Meet An Actual SXSW Indie Band: Germany’s Rikas Set To Make U.S. Debut

Rikas 2 Lisa Nguyen

German four-piece band Rikas sounds more like it hails from Southern California than Stuttgart with its breezy, upbeat indie pop, complete with Beach Boys harmonies. The group has racked up lots of time on stage in recent years, with more than 300 shows across Europe including festival plays at Germany’s Fusion Festival and MS Dockville and support slots with Milky Chance, Alt-J and Alice Phoebe Lou. Rikas will make its U.S. debut this month in Austin with its first South by Southwest appearances. The band’s schedule features performances at The Luna Collective Unofficial SXSW showcase March 11, Parkside March 13, Gillian Jean Creative at Icenhauer’s March 17 and Seven Grand March 19.

Rika just released the single “Up All Night,” co-written by Benny Sings and co-produced by Jonathan Rado (check out the tune below), and the band is working on a full-length album as a follow-up to 2022’s EP, Goodbye Sunshine. Pollstar caught up with guitarist/vocalist Chris Ronge to learn more.

Pollstar: Can you share how Rikas formed?
Chris Ronge: The four of us have known each other forever, basically. Sam and Ferdie, our bass player and the drummer, went to kindergarten together. And later on, we all played on the same local kids soccer team. Age 12 or 13, we started meeting weekly and making music together, covering what was cool at the time, pop-punk songs from bands like The All-American Rejects, Sum 41. We evolved from that pretty quickly and started to find our own sound. But in the beginning we were heavily influenced by punk rock.

How did you get your start playing gigs?
In the summer of 2014, we started traveling Europe by train. We took our guitars and a snare drum and traveled all around the continent, busking. This is where we started developing our sound.

We didn’t have a microphone amplifying our vocals in the street, so in order to be loud enough to entertain the whole street, all of us were singing and we were covering songs of bands that do this, like The Beatles and Beach Boys. Then we also started to write our own songs in this kind of approach; we never had one lead singer but we’re all a team … like a modern interpretation of the boy band maybe. (laughs)
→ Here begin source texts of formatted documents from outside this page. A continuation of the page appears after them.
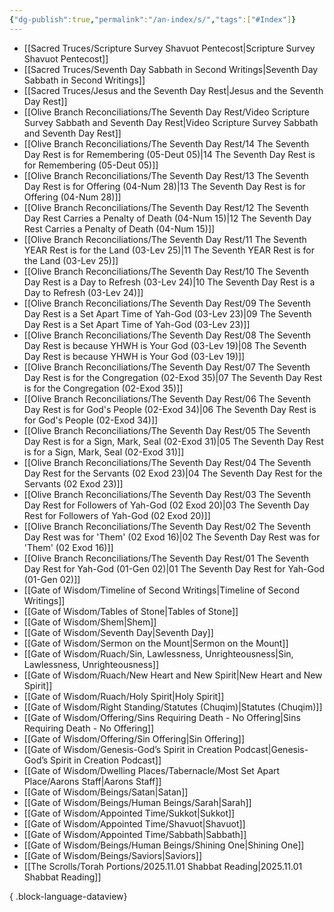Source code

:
 ```yaml
---
{"dg-publish":true,"permalink":"/an-index/s/","tags":["#Index"]}
---
```



- [[Sacred Truces/Scripture Survey Shavuot Pentecost\|Scripture Survey Shavuot Pentecost]]
- [[Sacred Truces/Seventh Day Sabbath in Second Writings\|Seventh Day Sabbath in Second Writings]]
- [[Sacred Truces/Jesus and the Seventh Day Rest\|Jesus and the Seventh Day Rest]]
- [[Olive Branch Reconciliations/The Seventh Day Rest/Video Scripture Survey Sabbath and Seventh Day Rest\|Video Scripture Survey Sabbath and Seventh Day Rest]]
- [[Olive Branch Reconciliations/The Seventh Day Rest/14 The Seventh Day Rest is for Remembering (05-Deut 05)\|14 The Seventh Day Rest is for Remembering (05-Deut 05)]]
- [[Olive Branch Reconciliations/The Seventh Day Rest/13 The Seventh Day Rest is for Offering (04-Num 28)\|13 The Seventh Day Rest is for Offering (04-Num 28)]]
- [[Olive Branch Reconciliations/The Seventh Day Rest/12 The Seventh Day Rest Carries a Penalty of Death (04-Num 15)\|12 The Seventh Day Rest Carries a Penalty of Death (04-Num 15)]]
- [[Olive Branch Reconciliations/The Seventh Day Rest/11 The Seventh YEAR Rest is for the Land (03-Lev 25)\|11 The Seventh YEAR Rest is for the Land (03-Lev 25)]]
- [[Olive Branch Reconciliations/The Seventh Day Rest/10 The Seventh Day Rest is a Day to Refresh (03-Lev 24)\|10 The Seventh Day Rest is a Day to Refresh (03-Lev 24)]]
- [[Olive Branch Reconciliations/The Seventh Day Rest/09 The Seventh Day Rest is a Set Apart Time of Yah-God (03-Lev 23)\|09 The Seventh Day Rest is a Set Apart Time of Yah-God (03-Lev 23)]]
- [[Olive Branch Reconciliations/The Seventh Day Rest/08 The Seventh Day Rest is because YHWH is Your God (03-Lev 19)\|08 The Seventh Day Rest is because YHWH is Your God (03-Lev 19)]]
- [[Olive Branch Reconciliations/The Seventh Day Rest/07 The Seventh Day Rest is for the Congregation (02-Exod 35)\|07 The Seventh Day Rest is for the Congregation (02-Exod 35)]]
- [[Olive Branch Reconciliations/The Seventh Day Rest/06 The Seventh Day Rest is for God's People (02-Exod 34)\|06 The Seventh Day Rest is for God's People (02-Exod 34)]]
- [[Olive Branch Reconciliations/The Seventh Day Rest/05 The Seventh Day Rest is for a Sign, Mark, Seal (02-Exod 31)\|05 The Seventh Day Rest is for a Sign, Mark, Seal (02-Exod 31)]]
- [[Olive Branch Reconciliations/The Seventh Day Rest/04 The Seventh Day Rest for the Servants (02 Exod 23)\|04 The Seventh Day Rest for the Servants (02 Exod 23)]]
- [[Olive Branch Reconciliations/The Seventh Day Rest/03 The Seventh Day Rest for Followers of Yah-God (02 Exod 20)\|03 The Seventh Day Rest for Followers of Yah-God (02 Exod 20)]]
- [[Olive Branch Reconciliations/The Seventh Day Rest/02 The Seventh Day Rest was for 'Them' (02 Exod 16)\|02 The Seventh Day Rest was for 'Them' (02 Exod 16)]]
- [[Olive Branch Reconciliations/The Seventh Day Rest/01 The Seventh Day Rest for Yah-God (01-Gen 02)\|01 The Seventh Day Rest for Yah-God (01-Gen 02)]]
- [[Gate of Wisdom/Timeline of Second Writings\|Timeline of Second Writings]]
- [[Gate of Wisdom/Tables of Stone\|Tables of Stone]]
- [[Gate of Wisdom/Shem\|Shem]]
- [[Gate of Wisdom/Seventh Day\|Seventh Day]]
- [[Gate of Wisdom/Sermon on the Mount\|Sermon on the Mount]]
- [[Gate of Wisdom/Ruach/Sin, Lawlessness, Unrighteousness\|Sin, Lawlessness, Unrighteousness]]
- [[Gate of Wisdom/Ruach/New Heart and New Spirit\|New Heart and New Spirit]]
- [[Gate of Wisdom/Ruach/Holy Spirit\|Holy Spirit]]
- [[Gate of Wisdom/Right Standing/Statutes (Chuqim)\|Statutes (Chuqim)]]
- [[Gate of Wisdom/Offering/Sins Requiring Death - No Offering\|Sins Requiring Death - No Offering]]
- [[Gate of Wisdom/Offering/Sin Offering\|Sin Offering]]
- [[Gate of Wisdom/Genesis-God’s Spirit in Creation Podcast\|Genesis-God’s Spirit in Creation Podcast]]
- [[Gate of Wisdom/Dwelling Places/Tabernacle/Most Set Apart Place/Aarons Staff\|Aarons Staff]]
- [[Gate of Wisdom/Beings/Satan\|Satan]]
- [[Gate of Wisdom/Beings/Human Beings/Sarah\|Sarah]]
- [[Gate of Wisdom/Appointed Time/Sukkot\|Sukkot]]
- [[Gate of Wisdom/Appointed Time/Shavuot\|Shavuot]]
- [[Gate of Wisdom/Appointed Time/Sabbath\|Sabbath]]
- [[Gate of Wisdom/Beings/Human Beings/Shining One\|Shining One]]
- [[Gate of Wisdom/Beings/Saviors\|Saviors]]
- [[The Scrolls/Torah Portions/2025.11.01 Shabbat Reading\|2025.11.01 Shabbat Reading]]

{ .block-language-dataview}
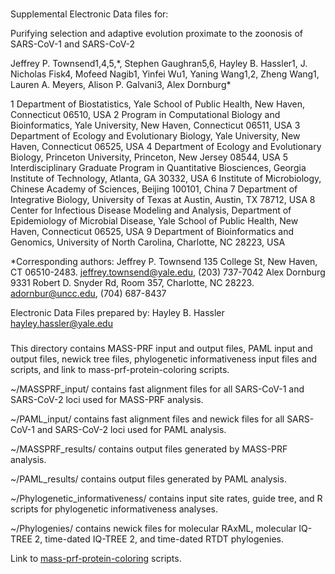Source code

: ###

Supplemental Electronic Data files for:

Purifying selection and adaptive evolution proximate to the zoonosis of SARS-CoV-1 and SARS-CoV-2 

Jeffrey P. Townsend1,4,5,\*, Stephen Gaughran5,6, Hayley B. Hassler1, J. Nicholas Fisk4, Mofeed Nagib1, Yinfei Wu1, Yaning Wang1,2, Zheng Wang1, Lauren A. Meyers, Alison P. Galvani3, Alex Dornburg\*


1 Department of Biostatistics, Yale School of Public Health, New Haven, Connecticut 06510, USA
2 Program in Computational Biology and Bioinformatics, Yale University, New Haven, Connecticut 06511, USA
3 Department of Ecology and Evolutionary Biology, Yale University, New Haven, Connecticut 06525, USA
4 Department of Ecology and Evolutionary Biology, Princeton University, Princeton, New Jersey 08544, USA
5 Interdisciplinary Graduate Program in Quantitative Biosciences, Georgia Institute of Technology, Atlanta, GA 30332, USA
6 Institute of Microbiology, Chinese Academy of Sciences, Beijing 100101, China
7 Department of Integrative Biology, University of Texas at Austin, Austin, TX 78712, USA
8 Center for Infectious Disease Modeling and Analysis, Department of Epidemiology of Microbial Disease, Yale School of Public Health, New Haven, Connecticut 06525, USA
9 Department of Bioinformatics and Genomics, University of North Carolina, Charlotte, NC 28223, USA


\*Corresponding authors:
Jeffrey P. Townsend
135 College St, New Haven, CT 06510-2483. jeffrey.townsend@yale.edu, (203) 737-7042
Alex Dornburg
9331 Robert D. Snyder Rd, Room 357, Charlotte, NC 28223. adornbur@uncc.edu, (704) 687-8437

Electronic Data Files prepared by:
Hayley B. Hassler
hayley.hassler@yale.edu


###

This directory contains MASS-PRF input and output files, PAML input and output files, newick tree files, phylogenetic informativeness input files and scripts, and link to mass-prf-protein-coloring scripts.

~/MASSPRF_input/ contains fast alignment files for all SARS-CoV-1 and SARS-CoV-2 loci used for MASS-PRF analysis.

~/PAML_input/ contains fast alignment files and newick files for all SARS-CoV-1 and SARS-CoV-2 loci used for PAML analysis.

~/MASSPRF_results/ contains output files generated by MASS-PRF analysis.

~/PAML_results/ contains output files generated by PAML analysis.

~/Phylogenetic_informativeness/ contains input site rates, guide tree, and R scripts for phylogenetic informativeness analyses.

~/Phylogenies/ contains newick files for molecular RAxML, molecular IQ-TREE 2, time-dated IQ-TREE 2, and time-dated RTDT phylogenies.

Link to [mass-prf-protein-coloring](https://github.com/Townsend-Lab-Yale/massprf-protein-coloring) scripts.



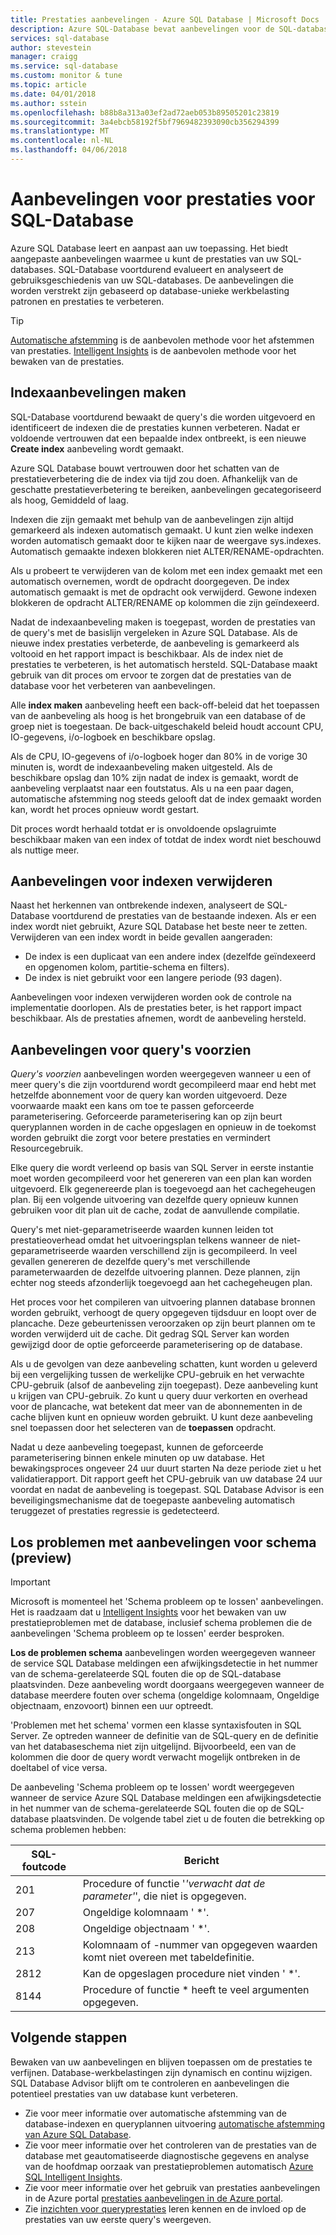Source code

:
 ```yaml
---
title: Prestaties aanbevelingen - Azure SQL Database | Microsoft Docs
description: Azure SQL-Database bevat aanbevelingen voor de SQL-databases die u kunnen de huidige queryprestaties verbeteren.
services: sql-database
author: stevestein
manager: craigg
ms.service: sql-database
ms.custom: monitor & tune
ms.topic: article
ms.date: 04/01/2018
ms.author: sstein
ms.openlocfilehash: b88b8a313a03ef2ad72aeb053b89505201c23819
ms.sourcegitcommit: 3a4ebcb58192f5bf7969482393090cb356294399
ms.translationtype: MT
ms.contentlocale: nl-NL
ms.lasthandoff: 04/06/2018
---
```

# <a name="performance-recommendations-for-sql-database"></a>Aanbevelingen voor prestaties voor SQL-Database

Azure SQL Database leert en aanpast aan uw toepassing. Het biedt aangepaste aanbevelingen waarmee u kunt de prestaties van uw SQL-databases. SQL-Database voortdurend evalueert en analyseert de gebruiksgeschiedenis van uw SQL-databases. De aanbevelingen die worden verstrekt zijn gebaseerd op database-unieke werkbelasting patronen en prestaties te verbeteren.

> [!TIP]
> [Automatische afstemming](sql-database-automatic-tuning.md) is de aanbevolen methode voor het afstemmen van prestaties. [Intelligent Insights](sql-database-intelligent-insights.md) is de aanbevolen methode voor het bewaken van de prestaties. 
>

## <a name="create-index-recommendations"></a>Indexaanbevelingen maken
SQL-Database voortdurend bewaakt de query's die worden uitgevoerd en identificeert de indexen die de prestaties kunnen verbeteren. Nadat er voldoende vertrouwen dat een bepaalde index ontbreekt, is een nieuwe **Create index** aanbeveling wordt gemaakt.

 Azure SQL Database bouwt vertrouwen door het schatten van de prestatieverbetering die de index via tijd zou doen. Afhankelijk van de geschatte prestatieverbetering te bereiken, aanbevelingen gecategoriseerd als hoog, Gemiddeld of laag. 

Indexen die zijn gemaakt met behulp van de aanbevelingen zijn altijd gemarkeerd als indexen automatisch gemaakt. U kunt zien welke indexen worden automatisch gemaakt door te kijken naar de weergave sys.indexes. Automatisch gemaakte indexen blokkeren niet ALTER/RENAME-opdrachten. 

Als u probeert te verwijderen van de kolom met een index gemaakt met een automatisch overnemen, wordt de opdracht doorgegeven. De index automatisch gemaakt is met de opdracht ook verwijderd. Gewone indexen blokkeren de opdracht ALTER/RENAME op kolommen die zijn geïndexeerd.

Nadat de indexaanbeveling maken is toegepast, worden de prestaties van de query's met de basislijn vergeleken in Azure SQL Database. Als de nieuwe index prestaties verbeterde, de aanbeveling is gemarkeerd als voltooid en het rapport impact is beschikbaar. Als de index niet de prestaties te verbeteren, is het automatisch hersteld. SQL-Database maakt gebruik van dit proces om ervoor te zorgen dat de prestaties van de database voor het verbeteren van aanbevelingen.

Alle **index maken** aanbeveling heeft een back-off-beleid dat het toepassen van de aanbeveling als hoog is het brongebruik van een database of de groep niet is toegestaan. De back-uitgeschakeld beleid houdt account CPU, IO-gegevens, i/o-logboek en beschikbare opslag. 

Als de CPU, IO-gegevens of i/o-logboek hoger dan 80% in de vorige 30 minuten is, wordt de indexaanbeveling maken uitgesteld. Als de beschikbare opslag dan 10% zijn nadat de index is gemaakt, wordt de aanbeveling verplaatst naar een foutstatus. Als u na een paar dagen, automatische afstemming nog steeds gelooft dat de index gemaakt worden kan, wordt het proces opnieuw wordt gestart. 

Dit proces wordt herhaald totdat er is onvoldoende opslagruimte beschikbaar maken van een index of totdat de index wordt niet beschouwd als nuttige meer.

## <a name="drop-index-recommendations"></a>Aanbevelingen voor indexen verwijderen
Naast het herkennen van ontbrekende indexen, analyseert de SQL-Database voortdurend de prestaties van de bestaande indexen. Als er een index wordt niet gebruikt, Azure SQL Database het beste neer te zetten. Verwijderen van een index wordt in beide gevallen aangeraden:
* De index is een duplicaat van een andere index (dezelfde geïndexeerd en opgenomen kolom, partitie-schema en filters).
* De index is niet gebruikt voor een langere periode (93 dagen).

Aanbevelingen voor indexen verwijderen worden ook de controle na implementatie doorlopen. Als de prestaties beter, is het rapport impact beschikbaar. Als de prestaties afnemen, wordt de aanbeveling hersteld.


## <a name="parameterize-queries-recommendations"></a>Aanbevelingen voor query's voorzien
*Query's voorzien* aanbevelingen worden weergegeven wanneer u een of meer query's die zijn voortdurend wordt gecompileerd maar end hebt met hetzelfde abonnement voor de query kan worden uitgevoerd. Deze voorwaarde maakt een kans om toe te passen geforceerde parameterisering. Geforceerde parameterisering kan op zijn beurt queryplannen worden in de cache opgeslagen en opnieuw in de toekomst worden gebruikt die zorgt voor betere prestaties en vermindert Resourcegebruik. 

Elke query die wordt verleend op basis van SQL Server in eerste instantie moet worden gecompileerd voor het genereren van een plan kan worden uitgevoerd. Elk gegenereerde plan is toegevoegd aan het cachegeheugen plan. Bij een volgende uitvoering van dezelfde query opnieuw kunnen gebruiken voor dit plan uit de cache, zodat de aanvullende compilatie. 

Query's met niet-geparametriseerde waarden kunnen leiden tot prestatieoverhead omdat het uitvoeringsplan telkens wanneer de niet-geparametriseerde waarden verschillend zijn is gecompileerd. In veel gevallen genereren de dezelfde query's met verschillende parameterwaarden de dezelfde uitvoering plannen. Deze plannen, zijn echter nog steeds afzonderlijk toegevoegd aan het cachegeheugen plan. 

Het proces voor het compileren van uitvoering plannen database bronnen worden gebruikt, verhoogt de query opgegeven tijdsduur en loopt over de plancache. Deze gebeurtenissen veroorzaken op zijn beurt plannen om te worden verwijderd uit de cache. Dit gedrag SQL Server kan worden gewijzigd door de optie geforceerde parameterisering op de database. 

Als u de gevolgen van deze aanbeveling schatten, kunt worden u geleverd bij een vergelijking tussen de werkelijke CPU-gebruik en het verwachte CPU-gebruik (alsof de aanbeveling zijn toegepast). Deze aanbeveling kunt u krijgen van CPU-gebruik. Zo kunt u query duur verkorten en overhead voor de plancache, wat betekent dat meer van de abonnementen in de cache blijven kunt en opnieuw worden gebruikt. U kunt deze aanbeveling snel toepassen door het selecteren van de **toepassen** opdracht. 

Nadat u deze aanbeveling toegepast, kunnen de geforceerde parameterisering binnen enkele minuten op uw database. Het bewakingsproces ongeveer 24 uur duurt starten Na deze periode ziet u het validatierapport. Dit rapport geeft het CPU-gebruik van uw database 24 uur voordat en nadat de aanbeveling is toegepast. SQL Database Advisor is een beveiligingsmechanisme dat de toegepaste aanbeveling automatisch teruggezet of prestaties regressie is gedetecteerd.

## <a name="fix-schema-issues-recommendations-preview"></a>Los problemen met aanbevelingen voor schema (preview)

> [!IMPORTANT]
> Microsoft is momenteel het 'Schema probleem op te lossen' aanbevelingen. Het is raadzaam dat u [Intelligent Insights](sql-database-intelligent-insights.md) voor het bewaken van uw prestatieproblemen met de database, inclusief schema problemen die de aanbevelingen 'Schema probleem op te lossen' eerder besproken.
> 

**Los de problemen schema** aanbevelingen worden weergegeven wanneer de service SQL Database meldingen een afwijkingsdetectie in het nummer van de schema-gerelateerde SQL fouten die op de SQL-database plaatsvinden. Deze aanbeveling wordt doorgaans weergegeven wanneer de database meerdere fouten over schema (ongeldige kolomnaam, Ongeldige objectnaam, enzovoort) binnen een uur optreedt.

'Problemen met het schema' vormen een klasse syntaxisfouten in SQL Server. Ze optreden wanneer de definitie van de SQL-query en de definitie van het databaseschema niet zijn uitgelijnd. Bijvoorbeeld, een van de kolommen die door de query wordt verwacht mogelijk ontbreken in de doeltabel of vice versa. 

De aanbeveling 'Schema probleem op te lossen' wordt weergegeven wanneer de service Azure SQL Database meldingen een afwijkingsdetectie in het nummer van de schema-gerelateerde SQL fouten die op de SQL-database plaatsvinden. De volgende tabel ziet u de fouten die betrekking op schema problemen hebben:

| SQL-foutcode | Bericht |
| --- | --- |
| 201 |Procedure of functie '*'verwacht dat de parameter'*', die niet is opgegeven. |
| 207 |Ongeldige kolomnaam ' *'. |
| 208 |Ongeldige objectnaam ' *'. |
| 213 |Kolomnaam of -nummer van opgegeven waarden komt niet overeen met tabeldefinitie. |
| 2812 |Kan de opgeslagen procedure niet vinden ' *'. |
| 8144 |Procedure of functie * heeft te veel argumenten opgegeven. |

## <a name="next-steps"></a>Volgende stappen
Bewaken van uw aanbevelingen en blijven toepassen om de prestaties te verfijnen. Database-werkbelastingen zijn dynamisch en continu wijzigen. SQL Database Advisor blijft om te controleren en aanbevelingen die potentieel prestaties van uw database kunt verbeteren. 

* Zie voor meer informatie over automatische afstemming van de database-indexen en queryplannen uitvoering [automatische afstemming van Azure SQL Database](sql-database-automatic-tuning.md).
* Zie voor meer informatie over het controleren van de prestaties van de database met geautomatiseerde diagnostische gegevens en analyse van de hoofdmap oorzaak van prestatieproblemen automatisch [Azure SQL Intelligent Insights](sql-database-intelligent-insights.md).
*  Zie voor meer informatie over het gebruik van prestaties aanbevelingen in de Azure portal [prestaties aanbevelingen in de Azure portal](sql-database-advisor-portal.md).
* Zie [inzichten voor queryprestaties](sql-database-query-performance.md) leren kennen en de invloed op de prestaties van uw eerste query's weergeven.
What was your biggest takeaway from busking?
In the very beginning of being a band, it’s hard to find gigs. And so we thought, OK, if there’s no one out there who wants to book us, we’ll stand in the streets and just force people to listen to us. One thing led to another and all of a sudden people wanted to book us, if it was for an actual club gig or wedding or whatever, we played some pretty fun stuff because people saw us busking. If people like you, they stand there for a while and maybe even give you some money. And if they don’t, they just walk on by. So it was really honest and direct feedback and showed us how our songs connected with people.

What’s the plan for South By Southwest?
We’re prepared for rock ’n’ roll (laughs) – the time we have for setup, for changeover, for soundcheck and all those things. Being a band that tours a lot, we’re used to having lots of time for soundcheck and all the in-ear monitoring, etc. And now, going back to this rock ’n’ roll setup is going to be exciting. But we’re aware of it, so we won’t be surprised if things have to go quickly. We’re bringing our own sound guy. But we’re really excited. I mean, no one knows what’s going to happen. I think a realistic goal is just to make contact with new people and take the first step into the music scene over there. It’s like starting all over again, how we started in Germany and Europe … We just hope that some people are going to see us perform. But we don’t have any precise expectations.

Tell me about your team. Are you looking for representation?
We have an agent for Germany, Switzerland, Austria. We’re definitely looking for an agent overseas. We do have management in Europe. They’re located in Berlin and they’re also coming to South By with us to hopefully shake hands and talk to people there.

What’s your favorite thing about playing live?
Practicing, rehearsing, recording music – for me, it all leads to playing live, because this is where you get the emotional feedback from people. Of course, if someone buys your record or a T-shirt or whatever, it also shows you they like your music, but it’s pretty indirect feedback. If you have real people standing in front of your stage, smiling and dancing and having fun – this is a reward for all the work we do.

And why should someone come to your show?
They should all come to our shows at South By because we’re the best looking German band. (laughs) No, I don’t know. We just like to have fun on stage, interact with the crowd. I think everyone leaves our show happier. That’s what we’re trying to achieve with our music.